O sol se põe em Milão

Os brasileiros não tiveram tempo de ver florescer o futebol de Alexandre Pato, que nem jogou um Gre-Nal

NEM TIVEMOS tempo de conhecê-lo direito, de decifrar seu futebol leve e veloz como a essência da juventude. E ele não teve tempo sequer de disputar um Gre-Nal. Antes de fazer 18 anos, ainda com espinhas na cara e aparelho nos dentes, Alexandre Pato foi capturado -o verbo é esse mesmo- pelo poderoso Milan, que pretende fazer dele um novo Kaká, ou seja, uma nova mina de ouro.
Não farei aqui o enésimo discurso sobre a condição fragilizada dos nossos clubes no futebol globalizado, nem sobre a "força da grana que ergue e destrói coisas belas". Mais que um lamento pela evasão do talento brasileiro florescente, chamo a atenção para o que há nesse evento de simbólico da nossa condição fugaz.

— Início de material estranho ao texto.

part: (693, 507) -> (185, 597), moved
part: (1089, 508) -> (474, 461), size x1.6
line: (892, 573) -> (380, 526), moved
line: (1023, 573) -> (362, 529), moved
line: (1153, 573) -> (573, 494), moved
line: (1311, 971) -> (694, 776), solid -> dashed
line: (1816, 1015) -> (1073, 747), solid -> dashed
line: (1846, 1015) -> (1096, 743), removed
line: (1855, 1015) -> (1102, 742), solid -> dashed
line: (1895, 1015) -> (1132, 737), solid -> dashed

O garoto mal saiu da idade em que precisava de colo e já é carregado nos ombros. Logo mais, serão os seus ombros a suportar as expectativas e sonhos de milhões (de "tifosi" do Milan, de torcedores da seleção brasileira). Aconteceu com Ronaldo, que na época ainda era Ronaldinho e desabou sob o peso excessivo da responsabilidade na Copa de 1998. No futebol, como em outros campos, isso aconteceu desde sempre.

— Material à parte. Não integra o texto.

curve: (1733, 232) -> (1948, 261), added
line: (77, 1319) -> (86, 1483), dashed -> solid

Mas hoje a coisa é mais rápida, quase frenética. Pelé despontou para o mundo com 17 anos, na Suécia, mas dias depois estava em Santos, cercado pela família, esperando a maioridade para comprar o seu Gordini.

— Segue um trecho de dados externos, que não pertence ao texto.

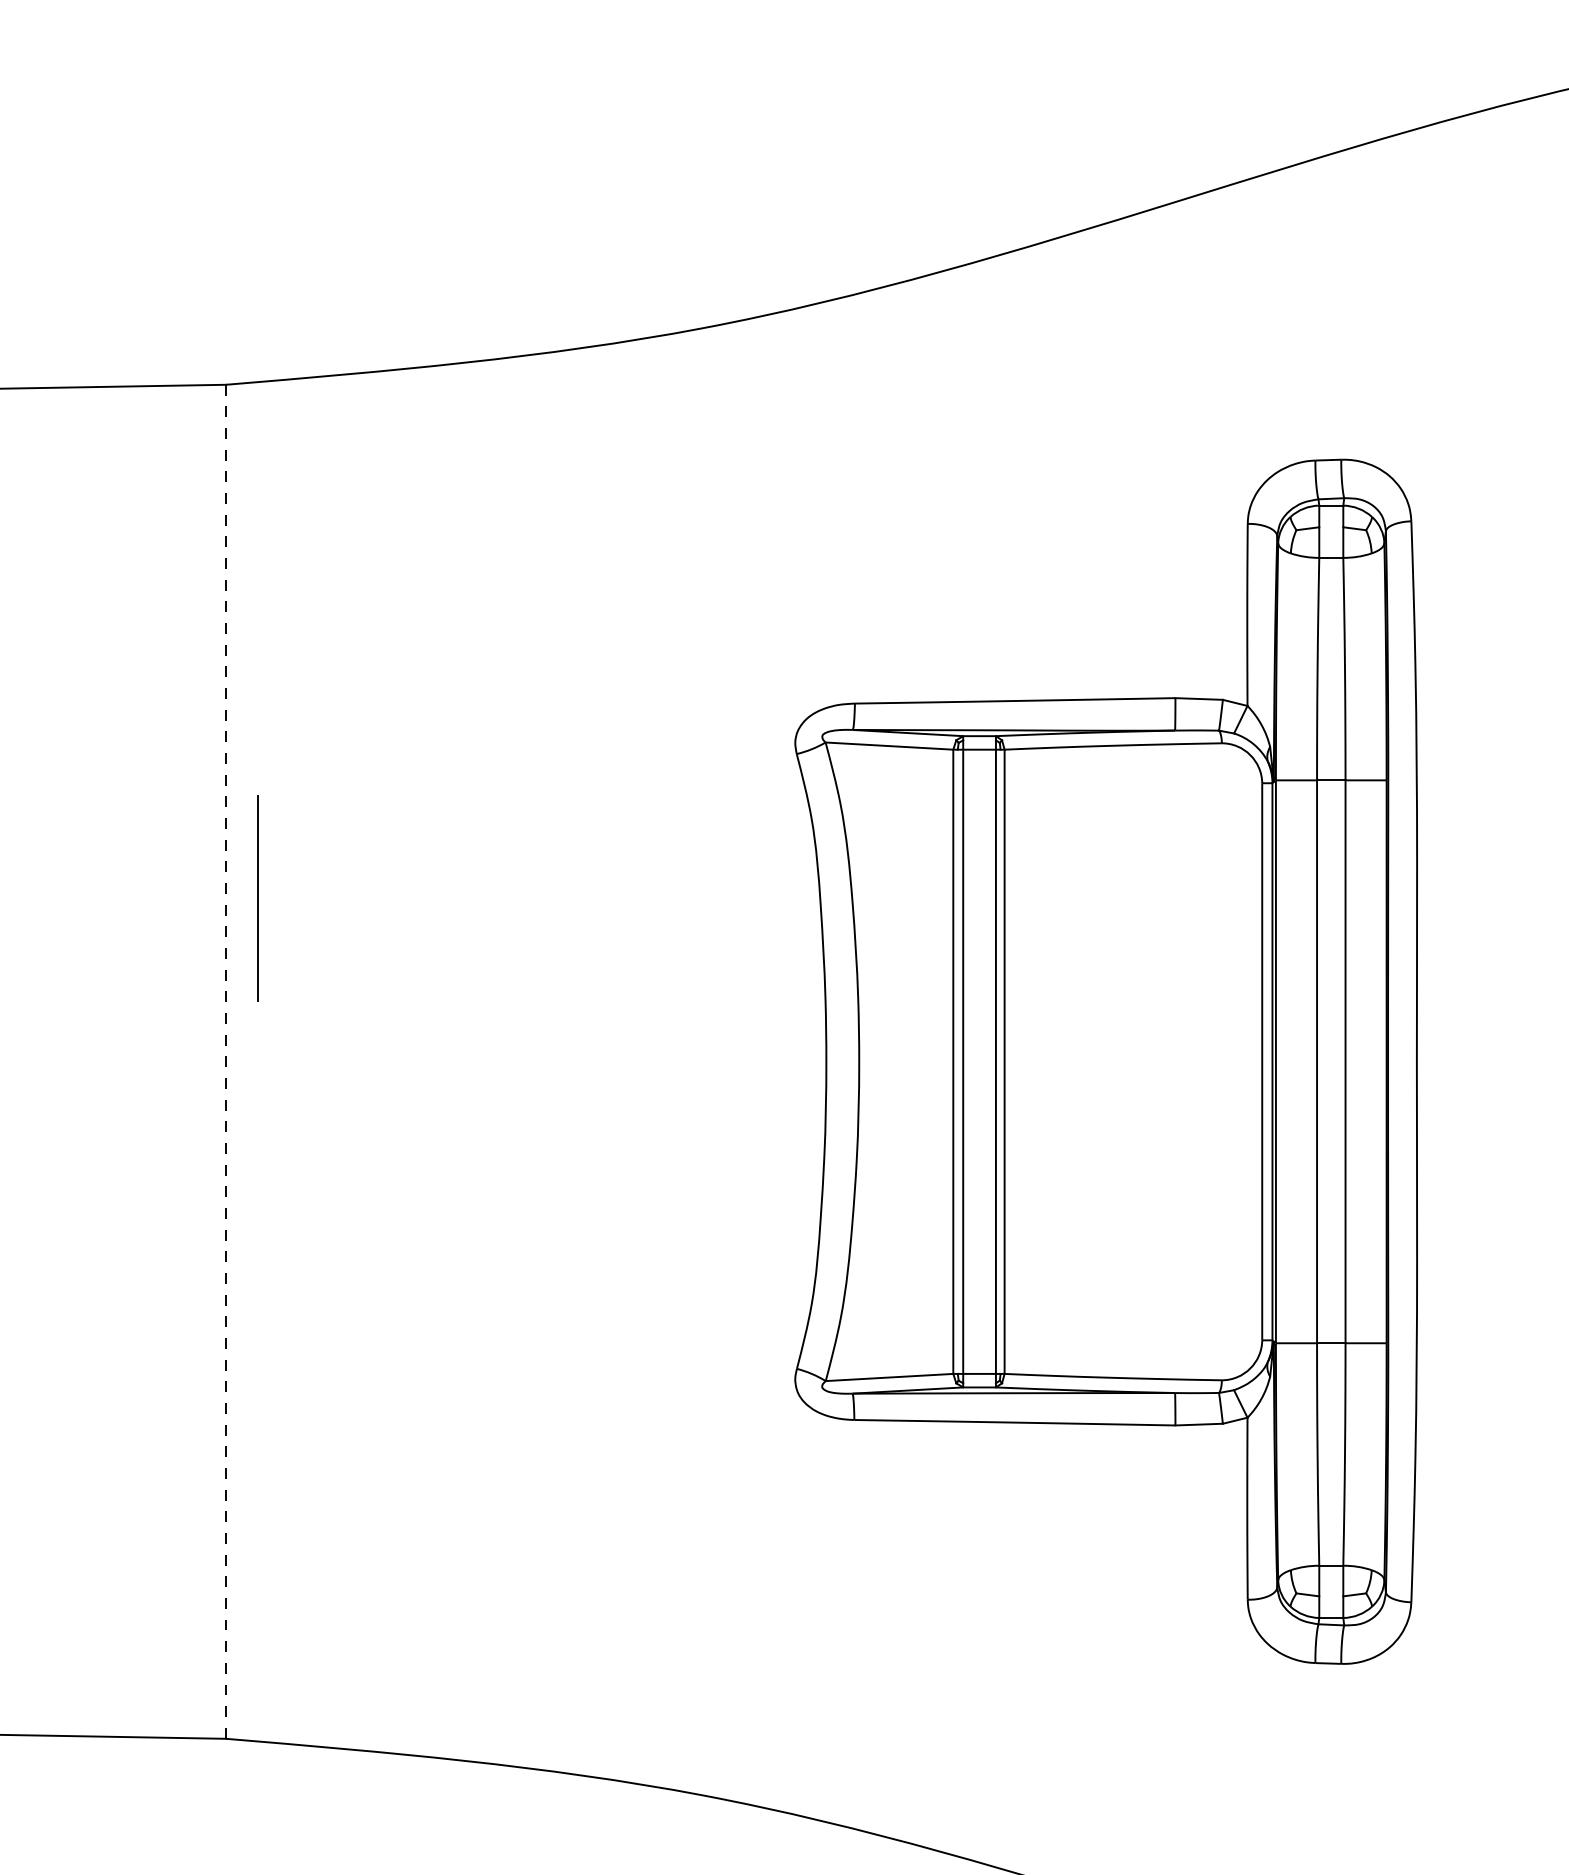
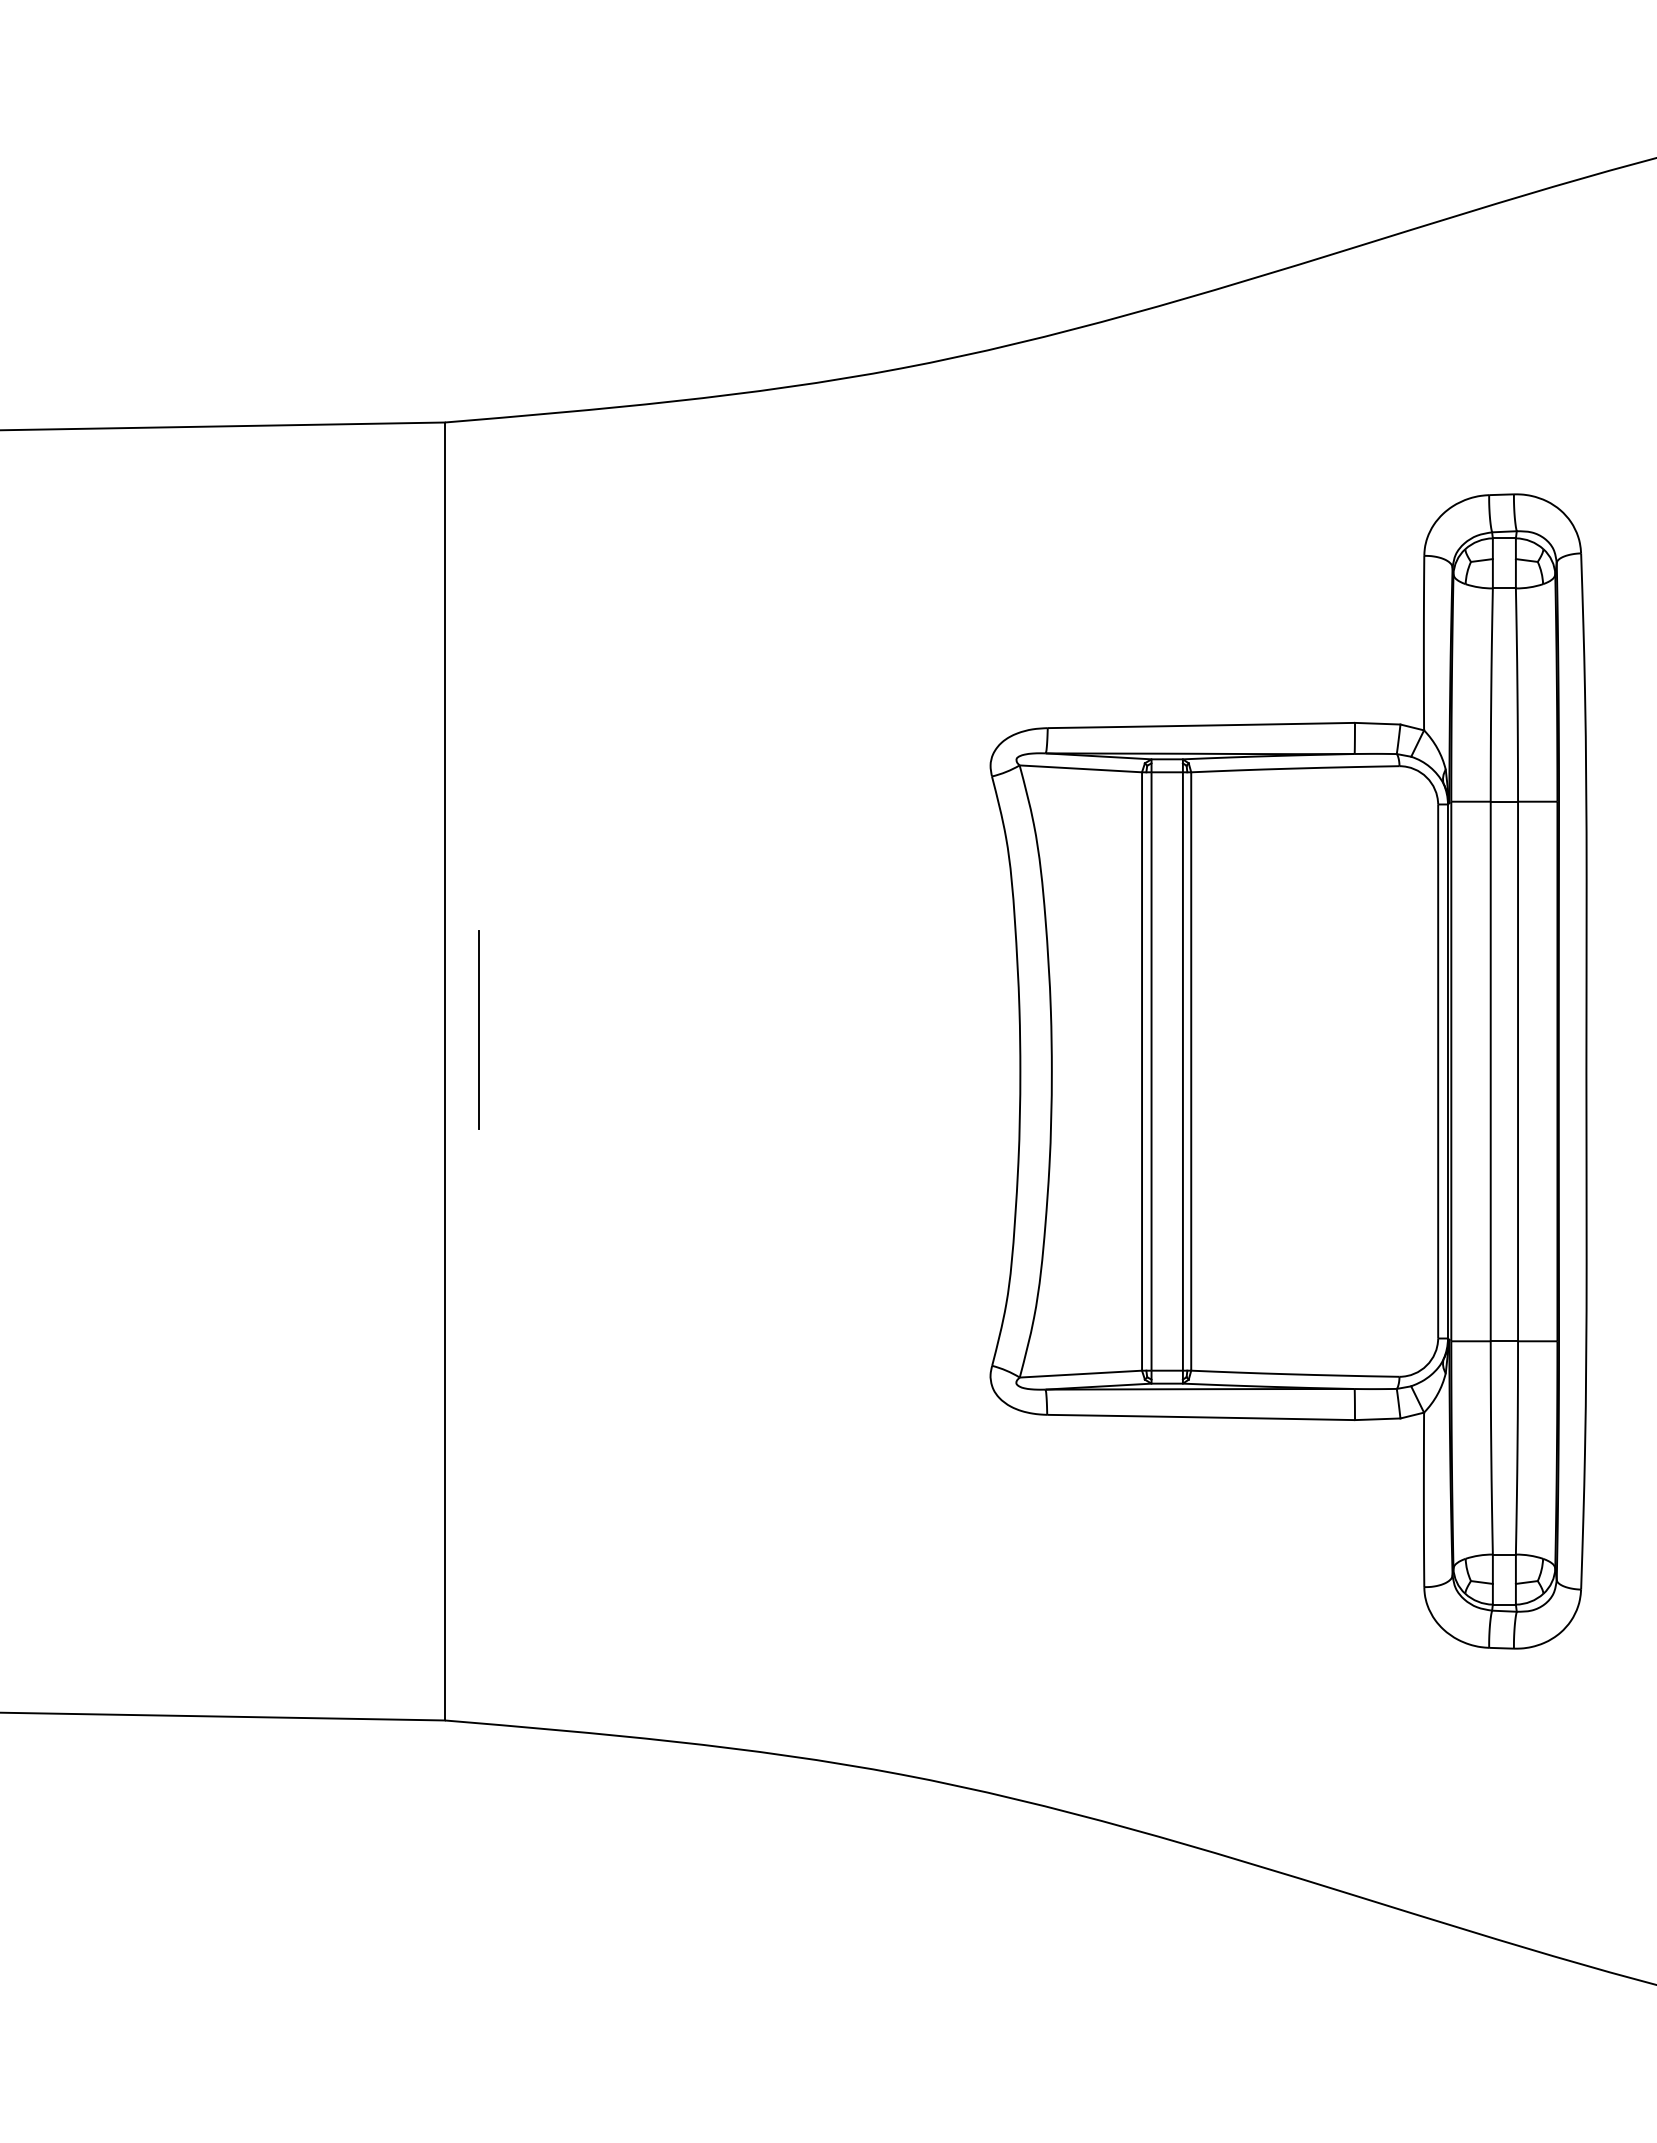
line: (257, 898) -> (478, 1029), moved
line: (225, 1061) -> (444, 1071), dashed -> solid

A geração de nossos pais teve tempo de vê-lo crescer, aperfeiçoar suas jogadas, ganhar malícia e massa muscular, virar astro da publicidade e personagem das colunas sociais.
Só aos 34 anos, depois de marcar mais de mil gols e vencer três Copas do Mundo, Pelé bateu asas para o hemisfério Norte. O que antes levava décadas agora se condensa em meses. Celebridade imediata, fortuna instantânea. Cadê ele? Já foi.
Ao falar das características do futebol de Alexandre Pato -velocidade e leveza- mencionei "a essência da juventude", expressão que talvez não queira dizer muita coisa. Recorro então ao cinema. Quando fez seu filme "Vidas Sem Rumo" ("Outsiders"), em 1983, Francis Coppola disse à sua equipe: "Este é um filme sobre o crepúsculo". Como se tratava de um drama juvenil, ninguém entendeu a frase.
O cineasta explicou: "A juventude é como o sol poente. Atinge seu ápice de intensidade e beleza e logo em seguida se extingue. Quero filmar esse momento fugaz".
Pois bem. O vôo precoce de Pato (sem alusões ao caráter alado do seu apelido) me fez lembrar dessa história e dessa definição. A fugacidade da juventude parece ter-se intensificado em nossa época. Roubaram-nos anos, verões, luas cheias, domingos. Houve uma aceleração sub-reptícia do tempo -e Alexandre Pato é a prova viva disso.

A saga de Jorvan
O personagem da semana foi o brasileiro Jorvan Vieira, técnico da seleção do Iraque, que no domingo passado conquistou a Copa da Ásia, um feito inédito e totalmente inesperado. Ele fez sunitas, xiitas, curdos e cristãos deixarem de lado seus ódios para compor um time coeso e vencedor. Essa bela história está contada na entrevista do treinador a Julyana Travaglia, publicada ontem na Folha. Se você não leu, vale a pena ir atrás.